Children with speech, language and communication difficulties often have barriers when it comes to making friendships. Not all children granted, but I’ve observed first hand (many, many times over the years) how hard it is for these children, and others with ADHD, ASD and children suffering with mental health issues, to engage in friendships when a friend is all they desire and need. It’s heartbreaking to see them struggle in this area and loneliness is often a result of strained communication and being misunderstood. I bet you can all think of a tie when you thought someone was aloof, snooty, or rude because of their behaviour, when actually they were just shy and unable to engage in conversation as easily or readily as others.
I’ve witnessed children who try so hard to make friends that they begin to become angry or frustrated. They deliberately sabotage games in order to be noticed, begin controlling events to claw some respect and even turn to bullying. This is probably not what you expected to hear. Bullies are horrible right? Actually no! What goes on behind a bully’s behaviour can be incredibility sad or worrying. Apart from addressing their choice of angry or controlling outburst, you need to look beyond and find out what is behind the behaviour. There is always something behind the behaviour.
The worrying aspect about loneliness is what happens inside the mind. The thoughts and feelings which accompany the daily windmill of emotions spinning round and around. Self sabotage, suicidal thoughts, the deep sense of not being worthy, clever, funny, beautiful, popular etc. With time, children may resign to themselves to these thoughts, worse, believe them and gradually become numb, pushing their unhappiness and the loneliness deep within their soul. Eventually, everything becomes normal, it becomes ‘ok’ to be by themselves. But is isn’t!
Every living person or animal needs to feel love, that they are important, they are trusted, respected and listened to. We all need physical touch and emotional support. We are born social creatures. To be living without this is heartbreaking.
A lovely, simple gesture to give a lonely child is a smile, some time to listen (really listen), give a compliment, offer to play a game with them, engage in conversation and let them know how wonderful they are, because they will be.

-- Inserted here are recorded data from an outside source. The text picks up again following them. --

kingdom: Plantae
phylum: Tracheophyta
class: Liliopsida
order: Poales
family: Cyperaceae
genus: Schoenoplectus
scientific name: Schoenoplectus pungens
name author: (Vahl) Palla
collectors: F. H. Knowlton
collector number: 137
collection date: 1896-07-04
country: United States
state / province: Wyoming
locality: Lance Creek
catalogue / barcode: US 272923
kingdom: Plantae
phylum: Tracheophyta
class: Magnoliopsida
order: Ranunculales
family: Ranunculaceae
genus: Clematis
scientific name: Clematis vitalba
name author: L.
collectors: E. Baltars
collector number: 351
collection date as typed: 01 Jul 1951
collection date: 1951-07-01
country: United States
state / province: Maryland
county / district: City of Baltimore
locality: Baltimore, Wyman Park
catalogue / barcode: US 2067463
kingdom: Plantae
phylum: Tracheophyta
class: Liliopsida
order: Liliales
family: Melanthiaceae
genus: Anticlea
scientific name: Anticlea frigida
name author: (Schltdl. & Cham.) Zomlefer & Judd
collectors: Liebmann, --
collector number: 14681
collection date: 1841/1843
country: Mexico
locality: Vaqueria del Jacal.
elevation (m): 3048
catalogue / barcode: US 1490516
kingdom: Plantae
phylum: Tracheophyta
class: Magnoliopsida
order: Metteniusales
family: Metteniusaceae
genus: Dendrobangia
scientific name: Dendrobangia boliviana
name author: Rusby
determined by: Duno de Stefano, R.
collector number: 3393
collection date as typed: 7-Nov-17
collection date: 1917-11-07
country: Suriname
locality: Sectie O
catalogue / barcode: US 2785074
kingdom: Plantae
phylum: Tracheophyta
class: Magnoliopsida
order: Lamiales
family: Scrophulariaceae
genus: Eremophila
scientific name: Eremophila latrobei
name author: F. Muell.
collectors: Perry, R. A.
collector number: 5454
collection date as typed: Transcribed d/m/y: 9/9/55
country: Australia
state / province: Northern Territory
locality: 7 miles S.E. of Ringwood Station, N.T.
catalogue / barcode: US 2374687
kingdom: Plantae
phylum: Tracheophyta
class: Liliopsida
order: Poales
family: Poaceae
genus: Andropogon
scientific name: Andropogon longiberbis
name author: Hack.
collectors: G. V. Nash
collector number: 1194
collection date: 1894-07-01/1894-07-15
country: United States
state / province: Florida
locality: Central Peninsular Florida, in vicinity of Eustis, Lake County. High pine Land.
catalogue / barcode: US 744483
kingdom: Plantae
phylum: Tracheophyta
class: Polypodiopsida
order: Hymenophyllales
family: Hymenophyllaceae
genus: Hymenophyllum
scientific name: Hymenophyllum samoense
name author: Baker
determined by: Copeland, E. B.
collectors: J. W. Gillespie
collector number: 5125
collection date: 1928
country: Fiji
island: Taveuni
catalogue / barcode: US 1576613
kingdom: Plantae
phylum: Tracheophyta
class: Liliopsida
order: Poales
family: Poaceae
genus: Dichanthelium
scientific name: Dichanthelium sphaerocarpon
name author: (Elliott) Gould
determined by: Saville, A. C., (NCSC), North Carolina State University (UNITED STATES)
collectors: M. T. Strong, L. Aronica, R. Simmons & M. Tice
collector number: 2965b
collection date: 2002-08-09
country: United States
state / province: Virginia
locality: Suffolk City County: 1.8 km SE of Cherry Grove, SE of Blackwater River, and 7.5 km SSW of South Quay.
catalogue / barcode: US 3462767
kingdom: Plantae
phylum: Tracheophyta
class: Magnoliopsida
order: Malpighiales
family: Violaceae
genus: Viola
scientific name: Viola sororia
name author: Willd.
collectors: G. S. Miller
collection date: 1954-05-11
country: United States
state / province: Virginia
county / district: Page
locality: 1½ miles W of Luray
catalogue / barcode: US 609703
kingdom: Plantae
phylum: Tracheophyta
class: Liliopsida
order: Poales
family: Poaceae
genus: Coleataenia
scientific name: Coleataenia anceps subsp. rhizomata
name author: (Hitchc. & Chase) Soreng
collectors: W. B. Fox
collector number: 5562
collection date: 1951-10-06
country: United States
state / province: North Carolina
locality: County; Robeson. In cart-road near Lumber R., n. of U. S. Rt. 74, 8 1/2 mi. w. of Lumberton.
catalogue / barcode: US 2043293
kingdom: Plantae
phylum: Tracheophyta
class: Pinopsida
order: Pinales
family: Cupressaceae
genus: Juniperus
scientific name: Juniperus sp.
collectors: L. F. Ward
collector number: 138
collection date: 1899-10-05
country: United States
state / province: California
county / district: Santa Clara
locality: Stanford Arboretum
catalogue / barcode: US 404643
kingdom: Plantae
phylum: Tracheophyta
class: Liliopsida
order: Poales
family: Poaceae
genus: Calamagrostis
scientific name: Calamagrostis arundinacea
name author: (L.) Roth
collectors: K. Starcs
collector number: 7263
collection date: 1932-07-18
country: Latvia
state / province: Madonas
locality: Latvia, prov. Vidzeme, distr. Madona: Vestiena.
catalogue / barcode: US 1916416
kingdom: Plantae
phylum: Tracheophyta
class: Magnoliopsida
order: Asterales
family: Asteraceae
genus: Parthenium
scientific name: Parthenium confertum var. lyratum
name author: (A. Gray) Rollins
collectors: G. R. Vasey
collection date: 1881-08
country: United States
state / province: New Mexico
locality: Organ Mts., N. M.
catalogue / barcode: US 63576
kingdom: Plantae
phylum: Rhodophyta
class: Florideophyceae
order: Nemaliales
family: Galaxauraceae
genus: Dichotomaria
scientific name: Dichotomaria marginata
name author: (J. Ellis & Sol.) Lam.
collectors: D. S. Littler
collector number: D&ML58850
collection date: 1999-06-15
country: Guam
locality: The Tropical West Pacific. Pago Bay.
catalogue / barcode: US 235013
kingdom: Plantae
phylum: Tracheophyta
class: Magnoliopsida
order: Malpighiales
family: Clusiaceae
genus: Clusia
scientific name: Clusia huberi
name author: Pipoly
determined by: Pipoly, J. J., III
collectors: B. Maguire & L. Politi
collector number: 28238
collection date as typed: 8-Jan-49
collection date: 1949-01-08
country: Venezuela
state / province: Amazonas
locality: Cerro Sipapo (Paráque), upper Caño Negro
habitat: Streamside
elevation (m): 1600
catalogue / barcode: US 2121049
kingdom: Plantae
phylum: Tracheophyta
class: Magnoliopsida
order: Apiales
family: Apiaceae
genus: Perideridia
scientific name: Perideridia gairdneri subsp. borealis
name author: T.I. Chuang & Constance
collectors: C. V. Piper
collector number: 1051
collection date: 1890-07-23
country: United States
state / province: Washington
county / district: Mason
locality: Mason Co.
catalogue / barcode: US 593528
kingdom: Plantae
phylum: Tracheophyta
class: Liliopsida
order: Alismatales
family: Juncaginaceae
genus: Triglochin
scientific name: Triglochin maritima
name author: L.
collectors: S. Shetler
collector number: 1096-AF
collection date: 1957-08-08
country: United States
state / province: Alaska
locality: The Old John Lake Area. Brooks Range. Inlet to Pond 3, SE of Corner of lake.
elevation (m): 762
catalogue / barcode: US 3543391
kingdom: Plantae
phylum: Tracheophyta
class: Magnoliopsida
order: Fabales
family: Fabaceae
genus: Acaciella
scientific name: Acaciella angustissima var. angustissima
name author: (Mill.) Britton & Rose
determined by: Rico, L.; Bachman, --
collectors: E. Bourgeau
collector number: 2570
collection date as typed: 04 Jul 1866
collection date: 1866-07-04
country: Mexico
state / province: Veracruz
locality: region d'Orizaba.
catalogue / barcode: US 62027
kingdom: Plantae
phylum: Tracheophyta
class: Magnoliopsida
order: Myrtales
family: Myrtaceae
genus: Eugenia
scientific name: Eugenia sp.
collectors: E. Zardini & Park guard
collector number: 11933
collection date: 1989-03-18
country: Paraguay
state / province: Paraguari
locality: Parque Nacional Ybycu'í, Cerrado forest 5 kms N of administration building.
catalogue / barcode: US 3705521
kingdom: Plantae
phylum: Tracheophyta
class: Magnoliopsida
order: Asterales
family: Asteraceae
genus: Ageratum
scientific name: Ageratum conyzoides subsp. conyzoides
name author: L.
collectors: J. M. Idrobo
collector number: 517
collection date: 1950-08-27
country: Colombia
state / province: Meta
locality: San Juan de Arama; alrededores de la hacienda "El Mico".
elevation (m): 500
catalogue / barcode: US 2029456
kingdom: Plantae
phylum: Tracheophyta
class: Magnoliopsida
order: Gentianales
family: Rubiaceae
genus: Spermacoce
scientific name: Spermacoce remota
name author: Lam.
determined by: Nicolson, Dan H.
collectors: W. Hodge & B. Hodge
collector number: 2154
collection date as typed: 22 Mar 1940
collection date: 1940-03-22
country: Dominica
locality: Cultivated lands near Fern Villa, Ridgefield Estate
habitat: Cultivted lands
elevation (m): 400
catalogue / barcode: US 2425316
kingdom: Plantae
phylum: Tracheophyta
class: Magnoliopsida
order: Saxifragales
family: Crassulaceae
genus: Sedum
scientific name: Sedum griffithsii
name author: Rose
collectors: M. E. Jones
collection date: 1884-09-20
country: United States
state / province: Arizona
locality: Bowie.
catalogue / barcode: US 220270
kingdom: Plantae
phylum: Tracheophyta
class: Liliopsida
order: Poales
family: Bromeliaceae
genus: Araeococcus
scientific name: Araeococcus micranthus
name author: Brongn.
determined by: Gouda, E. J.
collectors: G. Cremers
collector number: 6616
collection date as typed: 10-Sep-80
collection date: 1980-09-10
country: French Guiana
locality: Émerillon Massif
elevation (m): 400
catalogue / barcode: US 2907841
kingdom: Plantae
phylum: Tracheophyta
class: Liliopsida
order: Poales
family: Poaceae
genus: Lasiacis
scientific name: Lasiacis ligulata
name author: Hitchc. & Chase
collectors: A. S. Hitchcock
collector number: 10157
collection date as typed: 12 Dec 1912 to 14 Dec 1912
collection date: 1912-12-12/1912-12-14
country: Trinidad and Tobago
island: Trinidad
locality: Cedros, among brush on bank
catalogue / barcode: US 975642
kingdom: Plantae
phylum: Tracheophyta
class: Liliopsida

However what about those confident, outwardly cheery children, the ones who seem happy and bright? How can they possibly be lonely? Everyone feels lonely sometimes. Some are good at hiding it, again pushing the feelings deep within and not allowing them to surface. We never know what is going on behind closed doors. So lets be observant, by regularly checking in with our children and others and hopefully we can make a difference and build positive relationships and trust – these children may even open up to us so we can help. Everyone needs a friend. Make sure we are all a good one.